Mini Reprohack

Let's reproduce papers in the wild!

By Paola Corrales and Elio Campitelli

February 19, 2022

One of the best ways of learning what makes a reproducible project is to try to reproduce real life projects instead of toy examples. You’ll quickly learn what works and what doesn’t and pick up tools and workflows from others.

Therefore we propose this optional homework in which you will do just that. You can do it at any moment during the workshop. Some papers require using particular packages or technologies that you might not be familiar at the start of the workshop. Most of them should have readmes with instructions, but if you’re stuck, you can always ask for help in the #reprohack Slack channel or leave it for later.

Reprohack is a project that organises meetups in which a bunch of people get together to reproduce results. In their website they host a database of papers submitted by their authors. Papers that have been reviewed at least one have a “Mean reproducibility score” which will tell you roughly how easy it is to reproduce it. To get the code of a paper, you need to go to the “Code URL” link that’s on its respective reprohack page.

» Transcribed page contents
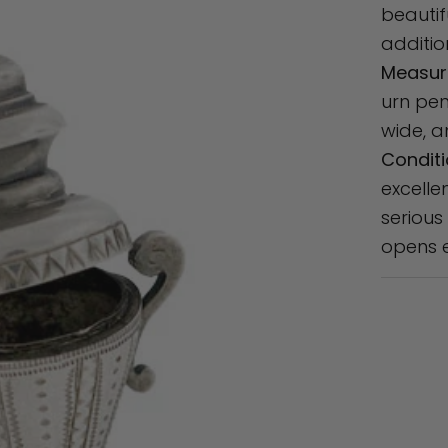
beauti
additio
Measur
urn pen
wide, a
Conditi
excelle
serious
opens e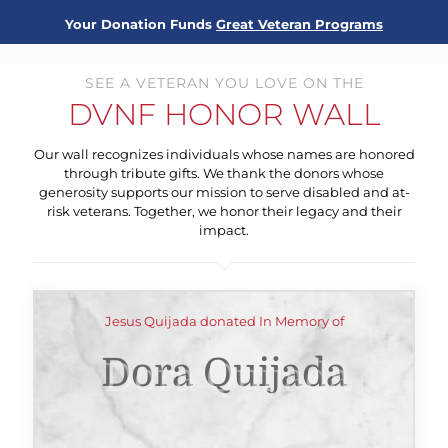
Your Donation Funds
Great Veteran Programs
SEE A VETERAN YOU LOVE ON THE
DVNF HONOR WALL
Our wall recognizes individuals whose names are honored
through tribute gifts. We thank the donors whose
generosity supports our mission to serve disabled and at-
risk veterans. Together, we honor their legacy and their
impact.
Jesus Quijada donated In Memory of
Dora Quijada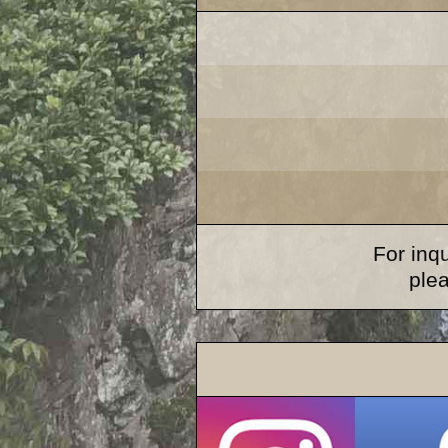
For inqu
ple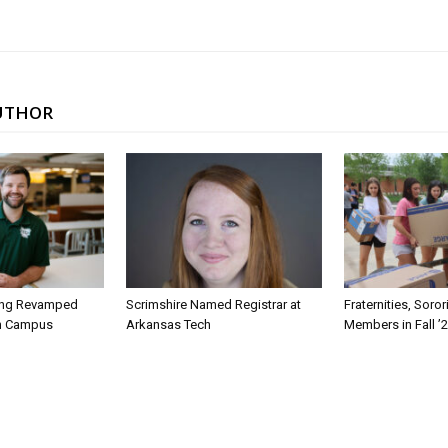
UTHOR
ing Revamped
Scrimshire Named Registrar at
Fraternities, Soro
on Campus
Arkansas Tech
Members in Fall ’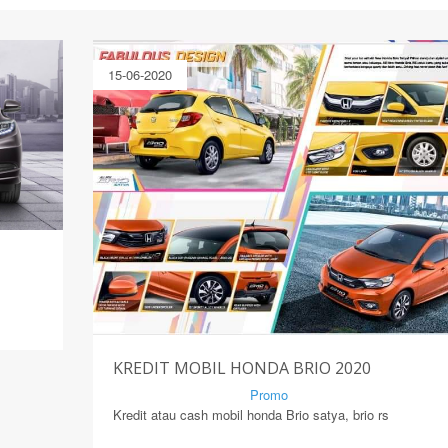
15-06-2020
KREDIT MOBIL HONDA BRIO 2020
By Mirsad | Serang | In
Promo
Kredit atau cash mobil honda Brio satya, brio rs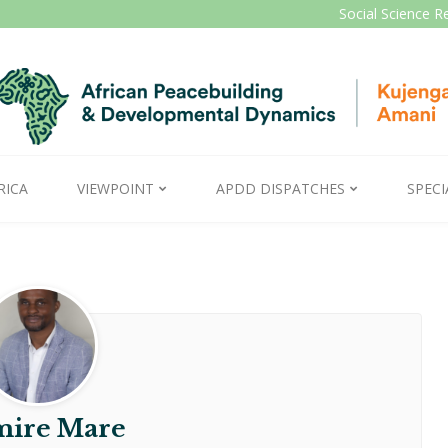
Social Science R
RICA
VIEWPOINT
APDD DISPATCHES
SPECI
ire Mare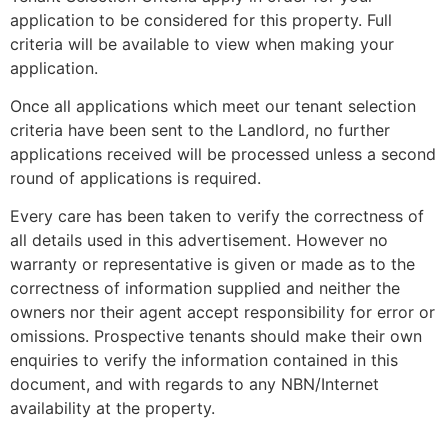
application to be considered for this property. Full
criteria will be available to view when making your
application.
Once all applications which meet our tenant selection
criteria have been sent to the Landlord, no further
applications received will be processed unless a second
round of applications is required.
Every care has been taken to verify the correctness of
all details used in this advertisement. However no
warranty or representative is given or made as to the
correctness of information supplied and neither the
owners nor their agent accept responsibility for error or
omissions. Prospective tenants should make their own
enquiries to verify the information contained in this
document, and with regards to any NBN/Internet
availability at the property.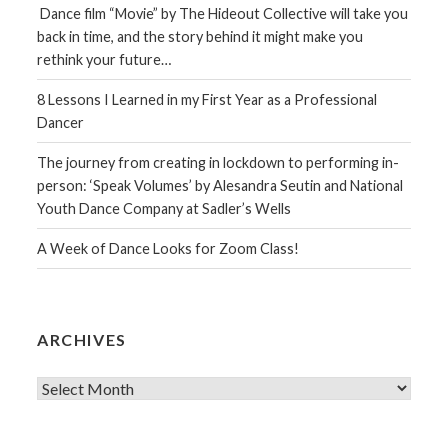
Dance film “Movie” by The Hideout Collective will take you
back in time, and the story behind it might make you
rethink your future…
8 Lessons I Learned in my First Year as a Professional
Dancer
The journey from creating in lockdown to performing in-
person: ‘Speak Volumes’ by Alesandra Seutin and National
Youth Dance Company at Sadler’s Wells
A Week of Dance Looks for Zoom Class!
ARCHIVES
Archives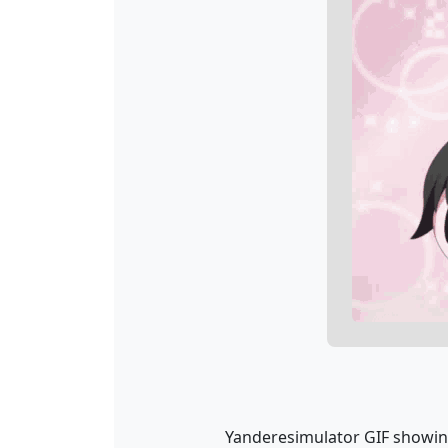
Yanderesimulator GIF showing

» EXERCISE A
Transcribe the Mini Reprohack page from "Therefore we propose" up to and including "it for later.".
» EXERCISE B
State whether each statement below agrees with the Mini Reprohack page, answering yes or no and quoting the words from the page that decide it: (i) The homework has to be done at the start of the workshop. (ii) The Reprohack website hosts a database of papers submitted by their authors. (iii) A paper's code is reached through the "Code URL" link on its reprohack page.

» RESPONSE BOX A
Therefore we propose this optional homework in which you will do just that. You can do it at any moment during the workshop. Some papers require using particular packages or technologies that you might not be familiar at the start of the workshop. Most of them should have readmes with instructions, but if you’re stuck, you can always ask for help in the #reprohack Slack channel or leave it for later.

» RESPONSE BOX B
(i) No: "You can do it at any moment during the workshop."
(ii) Yes: "In their website they host a database of papers submitted by their authors."
(iii) Yes: "To get the code of a paper, you need to go to the “Code URL” link that’s on its respective reprohack page."